[Records from a dataset]

--------------------

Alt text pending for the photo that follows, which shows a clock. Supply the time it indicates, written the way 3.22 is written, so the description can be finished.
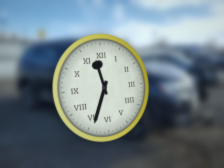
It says 11.34
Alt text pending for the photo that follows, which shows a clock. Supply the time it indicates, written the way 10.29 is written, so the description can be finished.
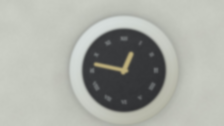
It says 12.47
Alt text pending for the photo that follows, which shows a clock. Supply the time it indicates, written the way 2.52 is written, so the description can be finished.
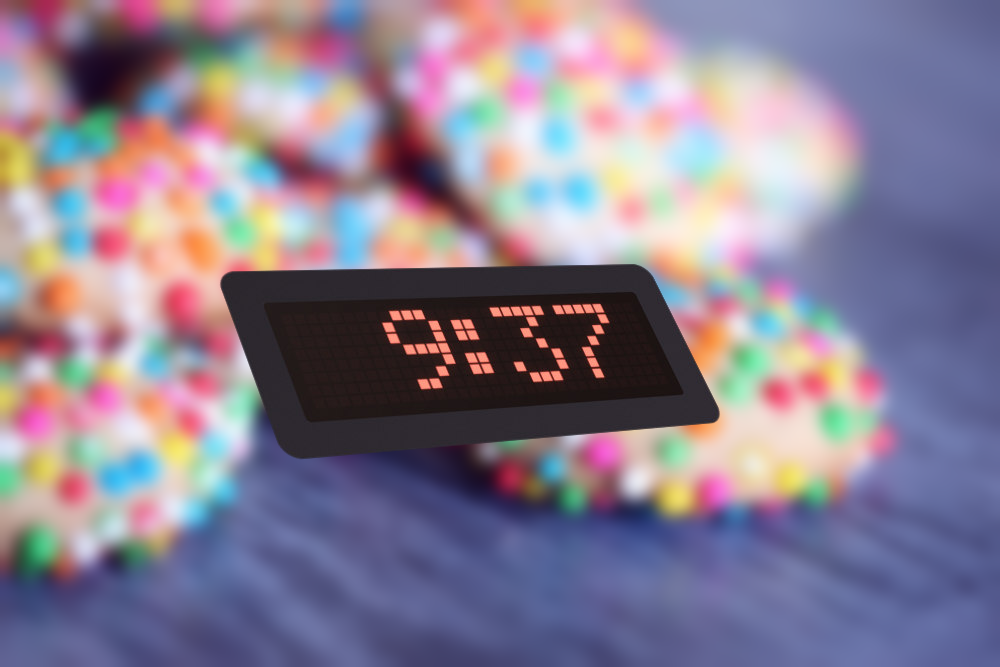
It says 9.37
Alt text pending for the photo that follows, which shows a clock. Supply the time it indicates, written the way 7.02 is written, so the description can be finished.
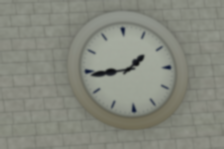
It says 1.44
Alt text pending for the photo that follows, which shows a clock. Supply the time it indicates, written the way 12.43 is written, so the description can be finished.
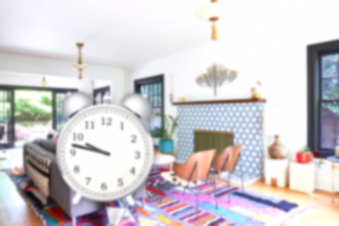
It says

--------------------

§ **TASK OBJECTIVE**: Return each line above that contains the string "says", treating uppercase and lowercase letters as different.

§ **EXERCISE RESULT**:
It says 11.34
It says 12.47
It says 9.37
It says 1.44
It says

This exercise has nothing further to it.